Classic science fiction ****
Remarkably ahead of it's time.
 
the Most overrated writer of science fiction!! *
Granted Wells was far, far ahead of his time, but really, his writing stinks. There's no character formation (bland unlikeable protagonists) and no passion for the art of storytelling. If he had a writing partner who could of helped him with these shortcomings, his very original ideas and his true vision of what he was trying to write might have come through better. I'm glad he was there to get the ball rolling for science fiction, but I forced myself to read all his books on the hopes and say-so that these were classics. I'd rather have read Verne, Bester, Miller and Huxley.
 
The Time Machine ****
The Time Machine by H.G. Wells depeicts the story of a man known as the time traveler who travels into the distant future with a time machine that he creates.

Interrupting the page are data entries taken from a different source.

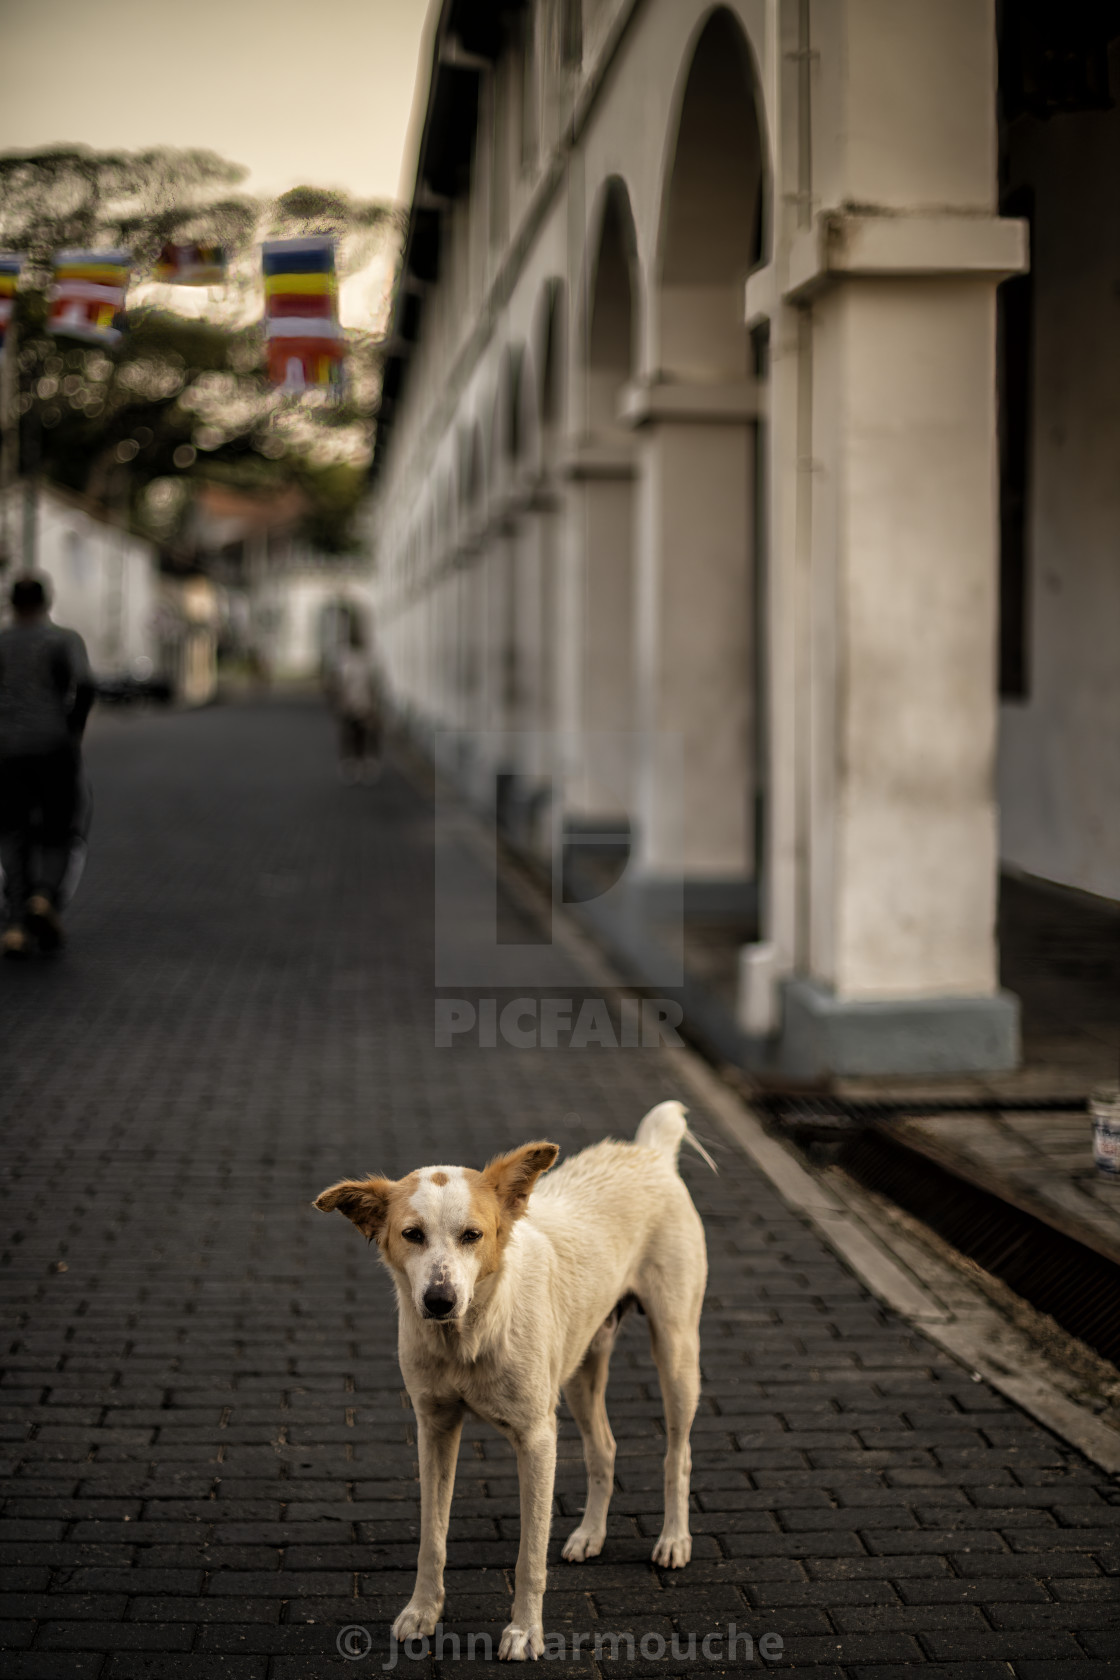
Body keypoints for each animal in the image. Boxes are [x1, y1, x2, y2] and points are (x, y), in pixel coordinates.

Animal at [314, 1095, 708, 1659]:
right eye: (412, 1235)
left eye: (472, 1236)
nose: (439, 1300)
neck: (469, 1335)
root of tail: (647, 1152)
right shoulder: (434, 1429)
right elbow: (432, 1539)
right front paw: (422, 1612)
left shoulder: (537, 1438)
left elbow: (529, 1556)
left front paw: (525, 1632)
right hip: (583, 1366)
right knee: (604, 1448)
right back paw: (590, 1535)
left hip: (675, 1350)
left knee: (678, 1453)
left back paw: (674, 1540)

I enjoyed this book pretty well, it is quite short and a quick read. The story is told through the voice of a man who is visiting the time travalers house at one of his many dinner parties. The entire book is written in first person. All and all a good book and an interesting view on what future lies ahead as told in the late 19th century.

 
Moon *****
I'm only on page 70, but this book seems to be a great one!!!
 
Fascinating! ****
This is the story of an inventor that travels to the distant future in hopes of seeing how advanced humankind has become.

Instead, he finds humanity divided into two separate but interdependent species. There are the peaceful, beautiful, indolent, and fairly stupid Eloi who live a life of ease in a surface garden where they await being summoned by the Morlocks who are ugly, brutish, and cannibalistic. The Morlocks live underground where they run machines and just about everything else as well.

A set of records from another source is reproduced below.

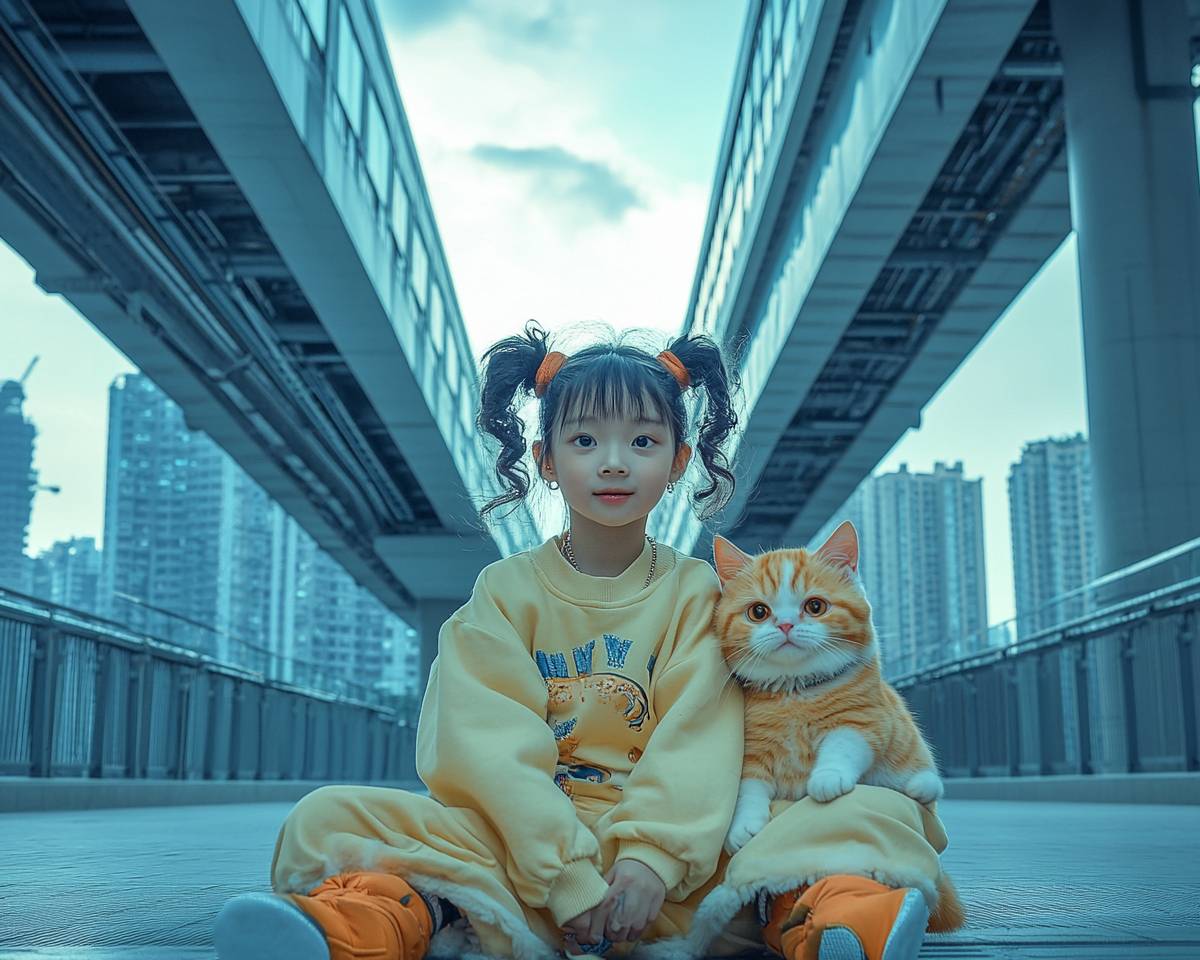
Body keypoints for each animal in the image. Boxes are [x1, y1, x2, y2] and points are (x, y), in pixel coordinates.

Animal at [710, 518, 964, 931]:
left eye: (815, 606)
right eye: (758, 612)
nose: (785, 624)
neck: (795, 693)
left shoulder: (863, 719)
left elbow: (842, 747)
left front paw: (827, 778)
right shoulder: (752, 745)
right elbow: (748, 786)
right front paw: (743, 825)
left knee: (923, 783)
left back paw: (920, 786)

Ignorant of the Morlocks, the inventor make the acquaintance of an Eloi woman named Weena and, typical of the 19th-century male, finds her lack of actual intelligence rather endearing and falls in love with her. She shows him through the ruins of all that remains of his ancient world. There seems to have been a nuclear war, which is interesting, since this book was written in the 19th, NOT the 20th century.

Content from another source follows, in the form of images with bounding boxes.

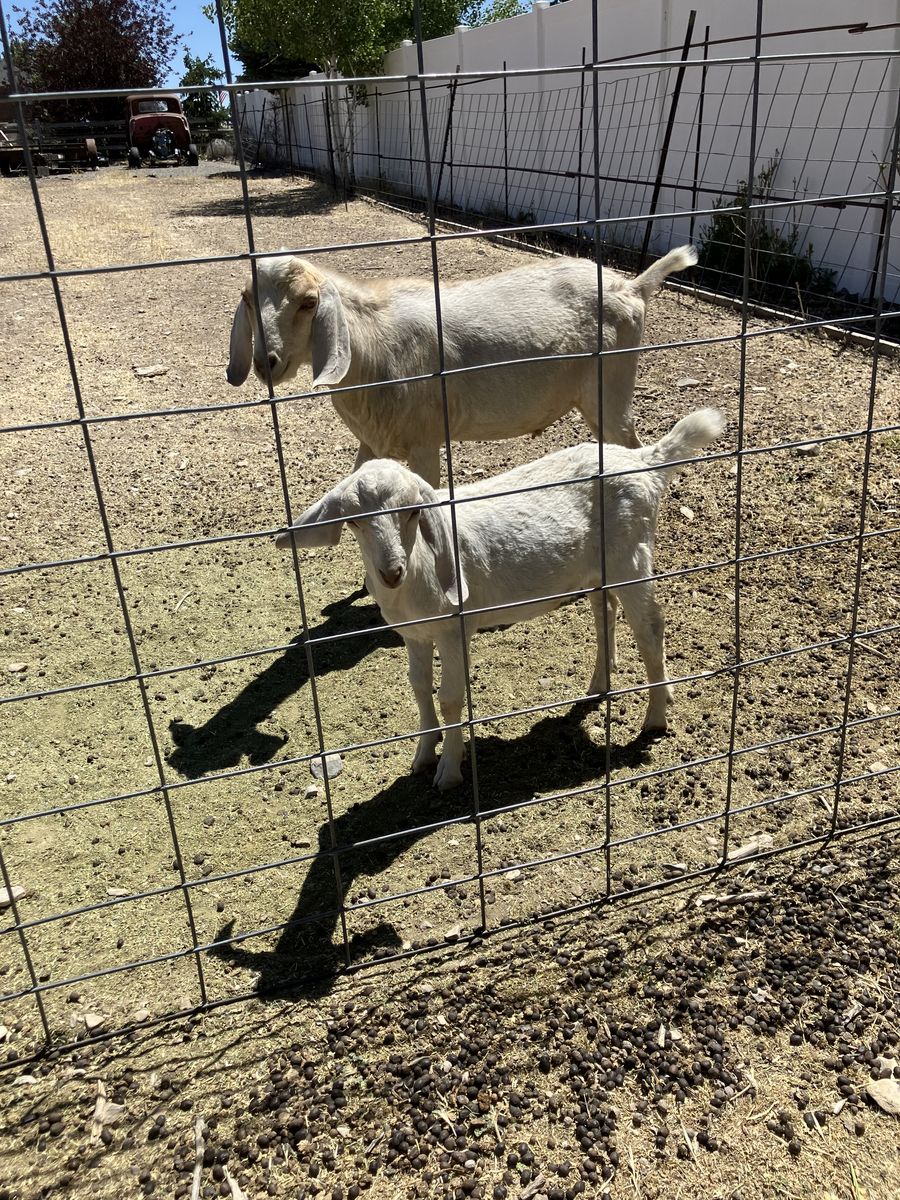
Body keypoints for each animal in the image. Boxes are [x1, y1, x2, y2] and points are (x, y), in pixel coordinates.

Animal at [228, 247, 698, 484]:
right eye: (248, 298)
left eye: (309, 302)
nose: (266, 362)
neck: (371, 343)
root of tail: (632, 287)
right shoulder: (373, 440)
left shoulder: (424, 439)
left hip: (613, 390)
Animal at [276, 407, 725, 790]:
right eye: (352, 521)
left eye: (413, 512)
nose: (390, 572)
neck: (419, 573)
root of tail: (644, 462)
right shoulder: (415, 634)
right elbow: (419, 687)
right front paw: (423, 754)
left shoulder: (453, 629)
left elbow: (450, 698)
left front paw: (449, 770)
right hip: (598, 569)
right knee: (606, 611)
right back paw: (600, 684)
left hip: (630, 555)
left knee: (650, 628)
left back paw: (656, 716)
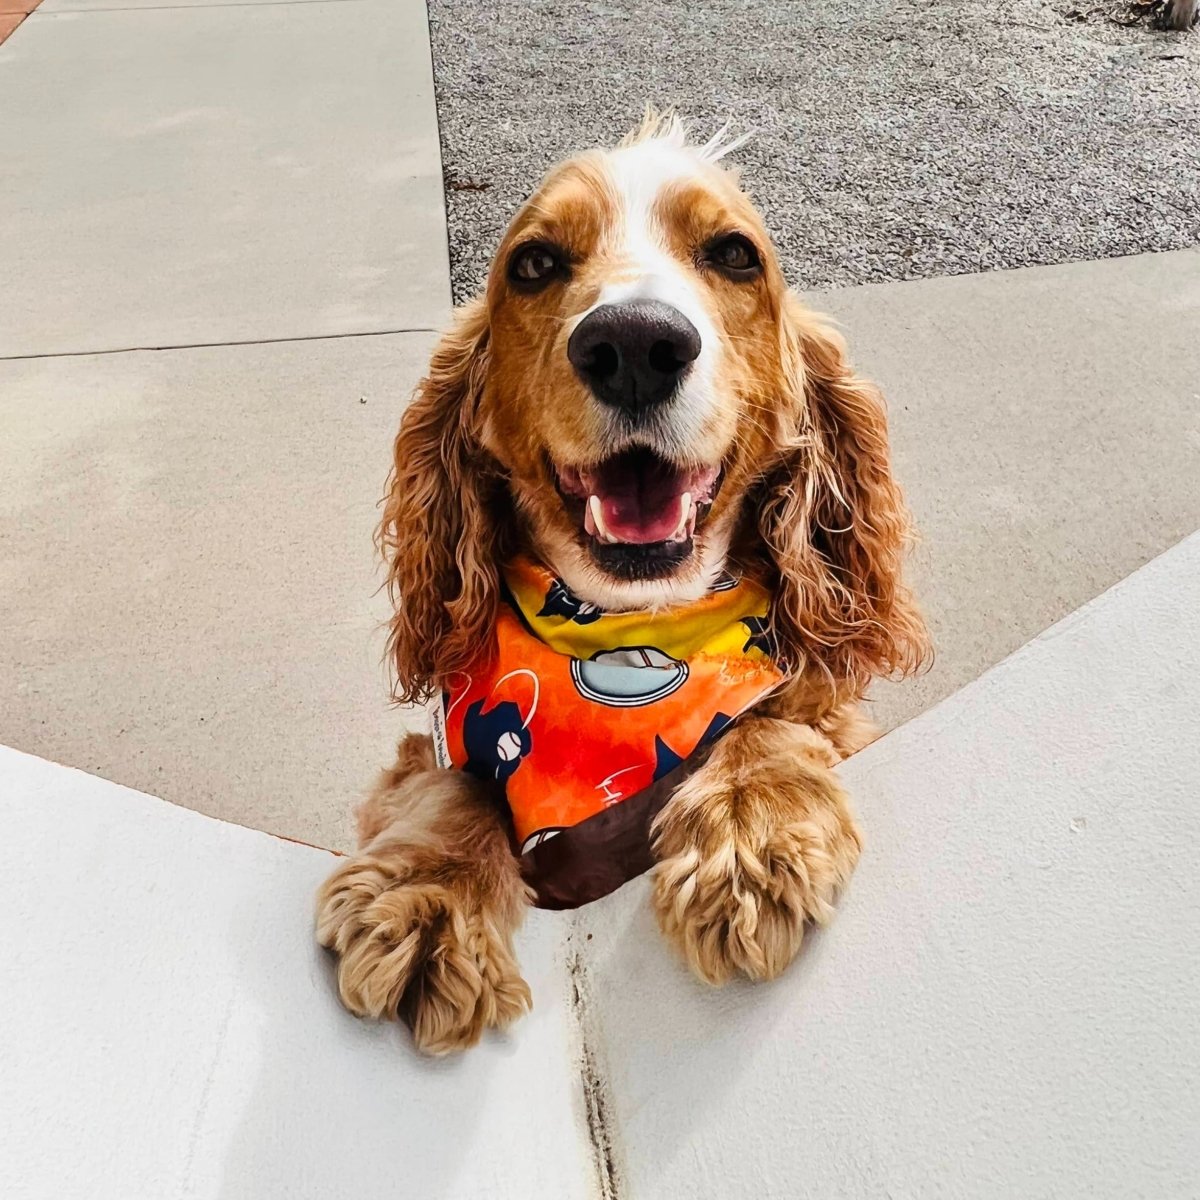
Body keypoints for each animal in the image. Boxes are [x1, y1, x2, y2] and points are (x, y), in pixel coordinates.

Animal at [316, 110, 926, 1051]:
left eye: (735, 254)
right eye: (533, 264)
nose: (635, 343)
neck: (626, 622)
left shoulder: (816, 707)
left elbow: (770, 719)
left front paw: (748, 833)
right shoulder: (431, 754)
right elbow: (454, 788)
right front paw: (427, 899)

When the Morlocks introduce themselves to the inventor by stealing his time machine, he must set about to rescue both himself and the Eloi....

The only reason I give this old favorite of mine 4 stars instead of 5 is for the often old-fashioned language that, though fast-paced for a Victorian novel, is still sometimes rather heavy in places. Yet the wonderful story more than redeems itself.

 
Still a Great Adventure *****
H.G. Wells, in The Time Machine, spins a classic tale full of adventure, vivid landscapes, sci-fi speculation and even a bit of veiled socialist politics.

An eccentric scientist, known only as the Time Traveller to us, invents a machine that can travel along the fourth dimension, which he has discovered to be time. He flings himself into the far future. Is there high civilization? No. Is there high technology? No. What he finds in the future is far more curious...

Personally, I couldn't put it down. I was reading it on a train trip, and I was so involved, I almost missed my station! Well's style really drew me in. It was like being told the story by an old friend. His descriptions are simple and effective, and you can almost feel the curiousity of the Time Traveller. Like him, you will want to know what happens next, from the speculations at the beginning, to the question filled ending.

Though much of it has been imitated and repeated in time travelling stories since, I thought the "scientific" parts of the book were still fresh today, particularly the reasons Wells gives for why we can't naturally go back in time, and why you will never see a person in the process of travelling back in time. Very clever.

In some ways, the "future" part of the book is a cautionary tale, in some ways it's a social commentary. Either way, the general message I got is that the actions of the past will have consequences in the future, even if we might not see them. Extensions of this concept have been very well used in science fiction since.

If you're looking for a well written adventure to capture you're imagination for a few hours, the Time Machine is a book worth checking out. Exciting and thought provoking all the way.